The Puzzle Continues. But for now, UK labour productivity remains anaemic. Output per worker and output per job in Q4’22 fell slightly year-on-year, as workers took more days off due to sickness or injury in 2022 than at any point during the pandemic. Looking further back, output per hour in Q4 2022 was 2.1% above the UK’s 2019 average, but this owes more to a fall in the average number of hours worked per person (1.6%), rather than a rise in output (just 0.5%). Economists cite weak business investment, Brexit-related trade barriers and deficiencies in employee and management skills as among the long-standing problems. The Bank of England predicts stagnant productivity growth in the next 3 years, making it a key issue that will continue to affect living standards.

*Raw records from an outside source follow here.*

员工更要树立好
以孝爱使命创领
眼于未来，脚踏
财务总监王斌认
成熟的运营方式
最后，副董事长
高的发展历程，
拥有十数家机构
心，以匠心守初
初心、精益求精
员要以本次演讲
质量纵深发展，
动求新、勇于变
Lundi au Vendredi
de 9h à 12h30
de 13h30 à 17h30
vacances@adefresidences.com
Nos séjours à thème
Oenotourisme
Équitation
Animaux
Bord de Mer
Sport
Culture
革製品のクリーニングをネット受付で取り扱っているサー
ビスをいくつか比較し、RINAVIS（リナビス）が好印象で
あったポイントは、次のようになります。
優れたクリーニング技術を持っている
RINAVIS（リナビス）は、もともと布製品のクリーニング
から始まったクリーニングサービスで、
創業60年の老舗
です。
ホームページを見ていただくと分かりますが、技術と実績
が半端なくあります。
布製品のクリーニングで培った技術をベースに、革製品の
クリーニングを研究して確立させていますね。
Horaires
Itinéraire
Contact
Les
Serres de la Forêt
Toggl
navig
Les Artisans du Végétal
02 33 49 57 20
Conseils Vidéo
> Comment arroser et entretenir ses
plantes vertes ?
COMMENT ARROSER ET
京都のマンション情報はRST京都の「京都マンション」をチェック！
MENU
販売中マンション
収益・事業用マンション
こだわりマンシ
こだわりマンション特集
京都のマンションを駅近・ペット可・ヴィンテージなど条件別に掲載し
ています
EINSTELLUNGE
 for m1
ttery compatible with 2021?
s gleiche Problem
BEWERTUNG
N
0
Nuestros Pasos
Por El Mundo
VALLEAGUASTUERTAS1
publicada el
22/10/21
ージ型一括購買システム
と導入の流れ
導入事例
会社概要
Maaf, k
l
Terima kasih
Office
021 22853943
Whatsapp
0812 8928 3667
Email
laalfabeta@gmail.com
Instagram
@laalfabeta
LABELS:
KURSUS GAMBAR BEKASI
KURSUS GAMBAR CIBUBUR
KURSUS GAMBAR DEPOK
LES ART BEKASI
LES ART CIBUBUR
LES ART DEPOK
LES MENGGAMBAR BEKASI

Slowdown. The US economy is feeling the effect of the Federal Reserve’s (Fed) monetary tightening campaign, as GDP growth slowed to 1.1% in Q1 on an annualised basis – a deterioration from the 2.6% growth observed in Q4’22. The drag came from slowdown in business investment growth, declining inventories, and an 8th consecutive contraction in residential fixed investment. But there were pockets of growth, especially in consumer spending, bolstered by a tight labour market. But officials believe that returning inflation to the 2% target requires a period of below-trend growth and softening in labour market conditions. That said, they do not forecast a recession yet.

Growing, just. It’s not much, but the 0.1% expansion in GDP represents a step in the right direction for the Eurozone economy, which narrowly avoided recession in Q1. Germany dashed hopes for a return to growth, with output merely stagnating. But the economies of both Italy and Spain performed well (growing 0.5% q/q). France also saw an uptick in growth, to 0.2% q/q, on the back of a strong export performance. Yet, with inflation still uncomfortably high, the GDP data leave the ECB’s upcoming decision on whether to slow the pace of interest rate rises from 0.5% to 0.25% in the balance. 

Mixed bag. Manufacturing activity in China declined unexpectedly in April, with The NBS PMI manufacturing index down to 49.2, from 51.9 in Mar – amid slowing global demand for goods and persistent property market weakness. On the other hand, services are still benefiting from removal of harsh Zero-Covid restrictions last year, with the non-manufacturing index reading 56.4, down from 58.4 in Mar. Construction activity is also recovering, partly driven by infrastructure. But confidence in the property sector remains fragile while export growth could fade amid weakening of advanced economies. China’s economy grew faster than expected in Q1, but forward-looking PMIs suggest that rapid recovery could be losing steam and pockets of weakness remain intact.